[Ultcyber]

(in np.sum)

> The value of the axis argument is, as a matter of fact, the number of the index in question: The first index is axis=0, the second one is axis=1, and so on

If I'm not wrong - this statement is wrong - the axis does not represent index (or otherwise it would be axis 0 = row, axis 1 = column). The actual idea behind is a little unintuitive, but explained well here: https://aerinykim.medium.com/numpy-sum-axis-intuition-6eb949...

[svara]

It's explained in more detail further down in that paragraph, I think the wording is fine.

The axis argument gives the index of the axis along which your summate, and which therefore disappears after summation.

There might be a confusion about whether "axis 0" is rows or columns?
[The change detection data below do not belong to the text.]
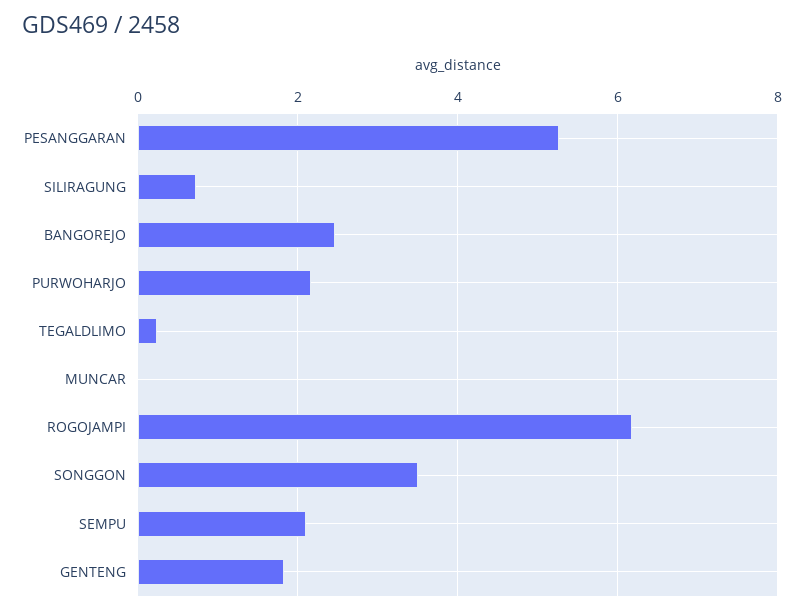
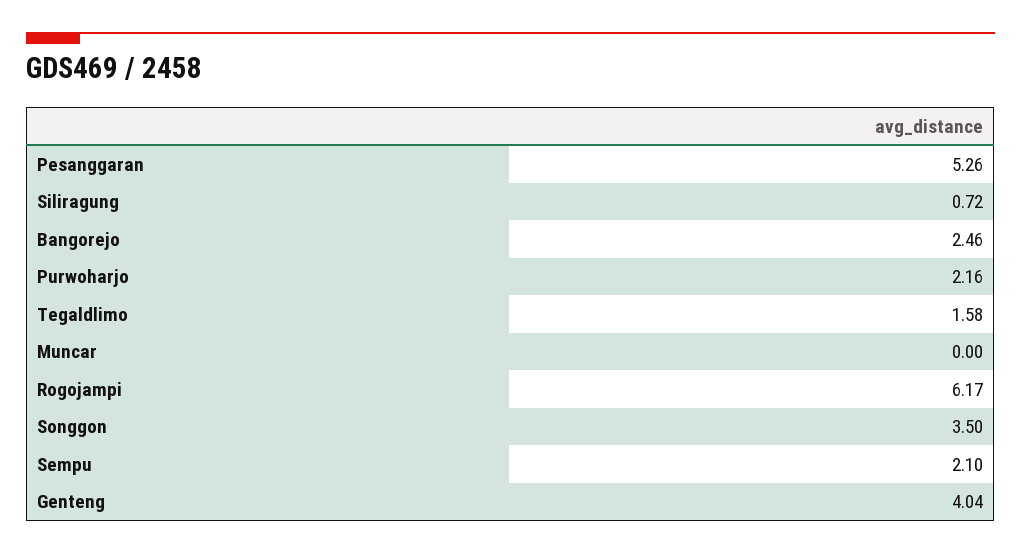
  {
    "PESANGGARAN": 5.26,
    "SILIRAGUNG": 0.72,
    "BANGOREJO": 2.46,
    "PURWOHARJO": 2.16,
-   "TEGALDLIMO": 0.2,
+   "TEGALDLIMO": 1.58,
    "MUNCAR": 0,
    "ROGOJAMPI": 6.17,
    "SONGGON": 3.5,
    "SEMPU": 2.1,
-   "GENTENG": 1.8
+   "GENTENG": 4.04
  }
Its length is the number of rows, but it "points" along columns.

I prefer just calling them axis 0, 1, 2, ... and avoid thinking about rows and columns in numpy, I've found that sometimes avoids confusion.

[throwawayiionqz]

I could never grasp the conventions for "axis=". Everyone has some memory trick, some of them being confusing/wrong.
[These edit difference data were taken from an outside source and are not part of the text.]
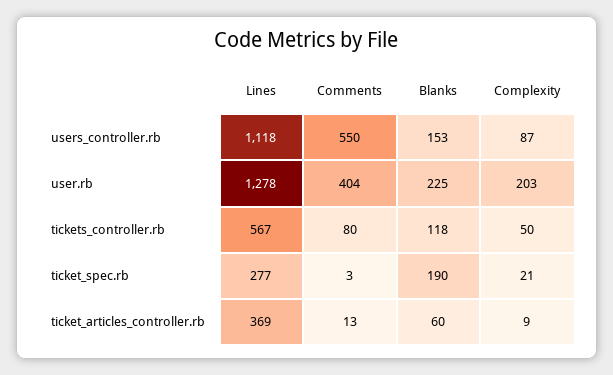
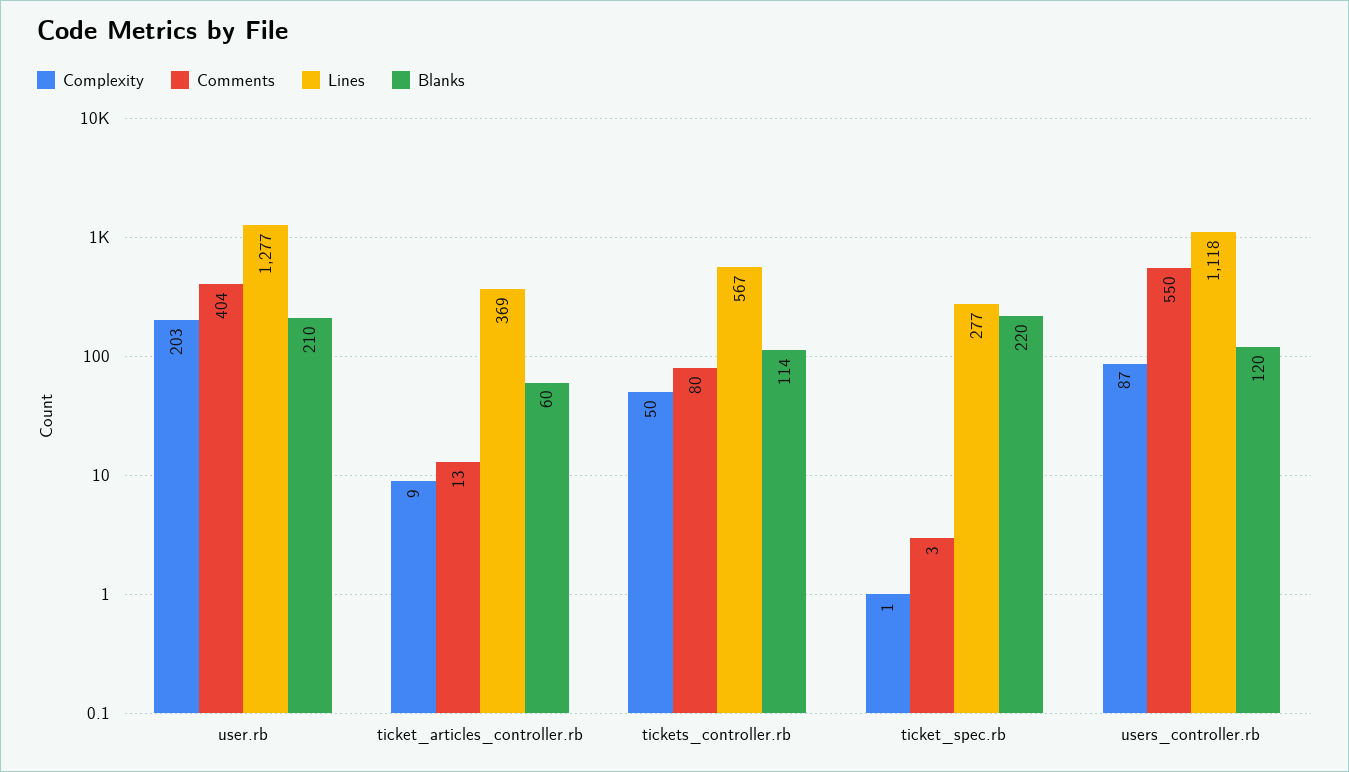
  {
    "Lines": {
      "users_controller.rb": 1118,
-     "user.rb": 1278,
+     "user.rb": 1277,
      "tickets_controller.rb": 567,
      "ticket_spec.rb": 277,
      "ticket_articles_controller.rb": 369
    },
    "Comments": {
      "users_controller.rb": 550,
      "user.rb": 404,
      "tickets_controller.rb": 80,
      "ticket_spec.rb": 3,
      "ticket_articles_controller.rb": 13
    },
    "Blanks": {
-     "users_controller.rb": 153,
+     "users_controller.rb": 120,
-     "user.rb": 225,
+     "user.rb": 210,
-     "tickets_controller.rb": 118,
+     "tickets_controller.rb": 114,
-     "ticket_spec.rb": 190,
+     "ticket_spec.rb": 220,
      "ticket_articles_controller.rb": 60
    },
    "Complexity": {
      "users_controller.rb": 87,
      "user.rb": 203,
      "tickets_controller.rb": 50,
-     "ticket_spec.rb": 21,
+     "ticket_spec.rb": 1,
      "ticket_articles_controller.rb": 9
    }
  }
On the other hand einsum is Crystal clear and not prone to confusion.

> np.einsum("ij -> j", B) # sum along rows to create one column-like array

> np.einsum("ij -> i", B) # sum along columns to create one row-like array

Edit: More Einstein sum fun at https://stackoverflow.com/questions/26089893/understanding-n...

[mbeex]

Never could I. What helps me often is to consider the C language heritage of Python. There, the beginner also has the slightly confusing some_var[y][x]=some_value, caused by the computers memory model behind. Consequently, I'm always looking for the hierarchy of fastest changing indexes. This explains/justifies a lot of the design decisions made also for numpy.

[bonoboTP]

It's simple. It's the axis that will disappear (or become length 1 with keepdims) after performing the operation.

[throwawayiionqz]

It's not simple because there are two axis of interest: the axis along you sum, and the axis that are preserved (ie, that gives the dimension of the returned array).

Both of them are of interest and after you were confused once about which one to supply to axis=..., there is no way back to clear the confusion. With einsum there is no confusion.

[evanb]

If you have a high-dimensional array then in your latter convention if you had to specify the “remaining” axes you’d need to provide a lengthy list. That’d be user-hostile.

[Schiphol]

The usual matrix notation is a_ij for the element in the ith row and the jth column. If you order axes in this way you get the numpy convention.

[Ultcyber]

that's what I mean - in this sense, the axis 0 should be row, but instead it's column in numpy

[Schiphol]

The way I think about it is: as you change the 0th index you move up and down the column. Same with the 1st index and the row. That's how I remember it anyway!

[bonoboTP]

Think about multidimensional arrays, not just matrices. How would your convention work there?